GIVEN EXERCISE
Lay out the records as a two-column CSV with the header instruction,time and one row per record, putting the record's text in instruction and its answer in time. Quote each field and replace line breaks with spaces. Start at the line containing "Log the time off the watch" and continue through the end of the records.

***** RECORD EXCERPTS

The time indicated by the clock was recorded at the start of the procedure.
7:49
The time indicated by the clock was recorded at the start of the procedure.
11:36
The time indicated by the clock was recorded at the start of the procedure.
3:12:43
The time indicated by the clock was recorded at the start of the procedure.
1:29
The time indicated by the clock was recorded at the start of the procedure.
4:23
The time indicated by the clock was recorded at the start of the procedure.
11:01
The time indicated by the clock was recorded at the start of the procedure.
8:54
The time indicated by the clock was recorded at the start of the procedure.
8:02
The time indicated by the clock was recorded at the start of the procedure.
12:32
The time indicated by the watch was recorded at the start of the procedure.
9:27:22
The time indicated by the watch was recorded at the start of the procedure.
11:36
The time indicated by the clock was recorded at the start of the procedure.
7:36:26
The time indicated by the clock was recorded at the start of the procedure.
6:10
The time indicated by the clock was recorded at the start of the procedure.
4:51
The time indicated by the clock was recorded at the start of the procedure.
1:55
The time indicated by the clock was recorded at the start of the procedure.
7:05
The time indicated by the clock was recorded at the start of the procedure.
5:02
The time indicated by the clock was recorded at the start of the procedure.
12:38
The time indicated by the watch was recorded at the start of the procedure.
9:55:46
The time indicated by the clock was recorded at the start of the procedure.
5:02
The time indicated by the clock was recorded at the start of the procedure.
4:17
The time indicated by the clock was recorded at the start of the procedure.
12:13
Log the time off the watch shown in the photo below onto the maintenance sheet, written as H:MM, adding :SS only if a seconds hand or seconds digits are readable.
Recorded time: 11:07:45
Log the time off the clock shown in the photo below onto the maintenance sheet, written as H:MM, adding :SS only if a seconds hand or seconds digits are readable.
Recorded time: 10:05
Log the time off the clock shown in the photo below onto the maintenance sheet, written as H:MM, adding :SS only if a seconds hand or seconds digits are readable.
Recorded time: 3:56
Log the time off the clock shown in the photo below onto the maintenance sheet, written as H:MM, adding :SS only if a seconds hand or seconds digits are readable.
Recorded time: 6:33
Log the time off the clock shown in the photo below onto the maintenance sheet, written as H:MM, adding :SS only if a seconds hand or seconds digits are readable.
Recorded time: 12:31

**********

FINISHED TASK
instruction,time
"Log the time off the watch shown in the photo below onto the maintenance sheet, written as H:MM, adding :SS only if a seconds hand or seconds digits are readable. Recorded time:","11:07:45"
"Log the time off the clock shown in the photo below onto the maintenance sheet, written as H:MM, adding :SS only if a seconds hand or seconds digits are readable. Recorded time:","10:05"
"Log the time off the clock shown in the photo below onto the maintenance sheet, written as H:MM, adding :SS only if a seconds hand or seconds digits are readable. Recorded time:","3:56"
"Log the time off the clock shown in the photo below onto the maintenance sheet, written as H:MM, adding :SS only if a seconds hand or seconds digits are readable. Recorded time:","6:33"
"Log the time off the clock shown in the photo below onto the maintenance sheet, written as H:MM, adding :SS only if a seconds hand or seconds digits are readable. Recorded time:","12:31"